For Vietnamese people, the Ho Chi Minh Stilt House in Hanoi is a place of deep national reverence. We grow up learning about Uncle Ho in school, seeing his image on currency and in public buildings, hearing stories from grandparents who lived through the years of independence and reunification. Coming here as an adult, with some distance and perspective, I find it’s less about hero worship and more about understanding a particular kind of moral consistency that’s rare in any era of leadership.

The house is the argument. Words weren’t needed.

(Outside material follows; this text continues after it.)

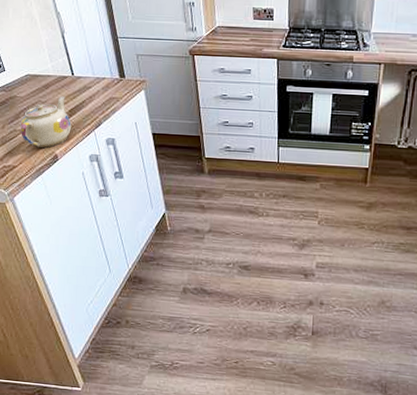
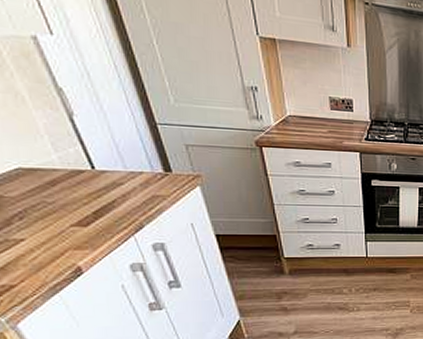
teapot: present [20,96,71,148] -> none [14,195,99,259]

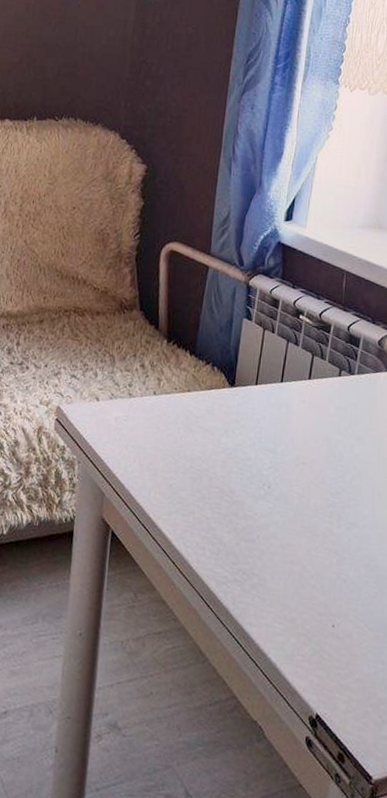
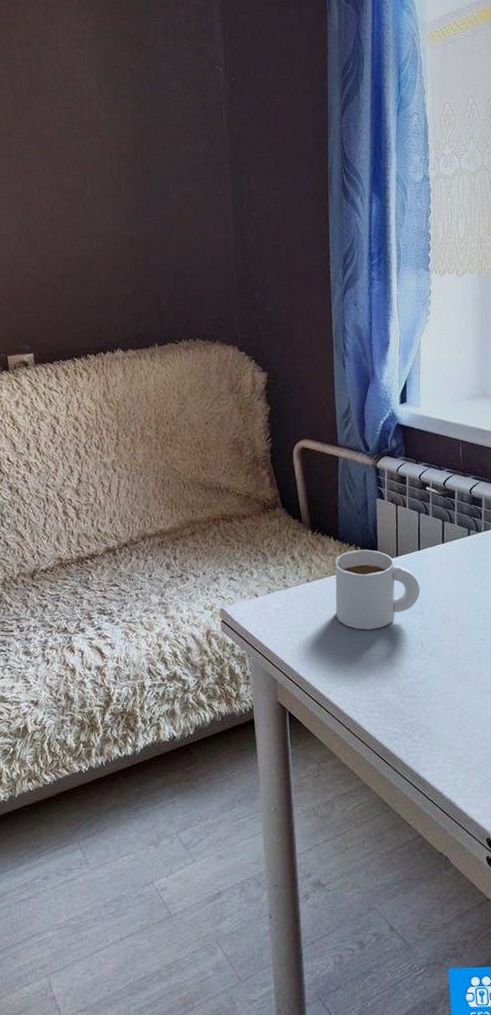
mug: none [179,369,277,460] -> present [335,549,420,630]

Tips for Getting the Most Out of Your Visit

  • Go early. The first hour after opening is the most peaceful and the light in the garden is beautiful.
  • Walk slowly. The grounds reward attention. Look at the labelled trees, read the small plaques along the paths, notice the proportions of the stilt house against the surrounding greenery.
Ho Chi Minh Stilt House
Tour de Hanoi.
  • Hire a local guide or join a small group tour. The context makes an enormous difference. Many of the most moving details only come alive when someone who knows the history tells them to you in person. Our Tour de Hanoi: Old Quarter, Iconic Landmarks & Hidden Corners includes a stop at the Presidential Palace to Hanoi Train Street, the Old Quarter’s hidden corners, and more, all in one guided day. 
Ho Chi Minh Stilt House
Ba Đình Square.
  • Pair it with Ba Dinh Square. The square where Ho Chi Minh read the Declaration of Independence on September 2, 1945, is a five-minute walk away. Visiting both in the same morning gives you a real sense of the geography of those historical moments.

A Journey into the Heart of Vietnamese Identity

The Ho Chi Minh Stilt House is, in my honest view, the single most quietly powerful place in Hanoi. It isn’t dramatic. It doesn’t demand your attention. It earns it, slowly, through the accumulation of small, specific, human details that add up to something much larger than any grand monument could manage.

Whether you’re visiting Hanoi for the first time or the fifth, the Ho Chi Minh Stilt House in Hanoi deserves more than a checkbox on your itinerary. Give it a slow morning. Walk the garden. Look at the fish in the pond. Climb the narrow stairs. Stand in that small bedroom and think about the choice that was made to live there.

You’ll leave understanding something about Vietnam that no guidebook can give you.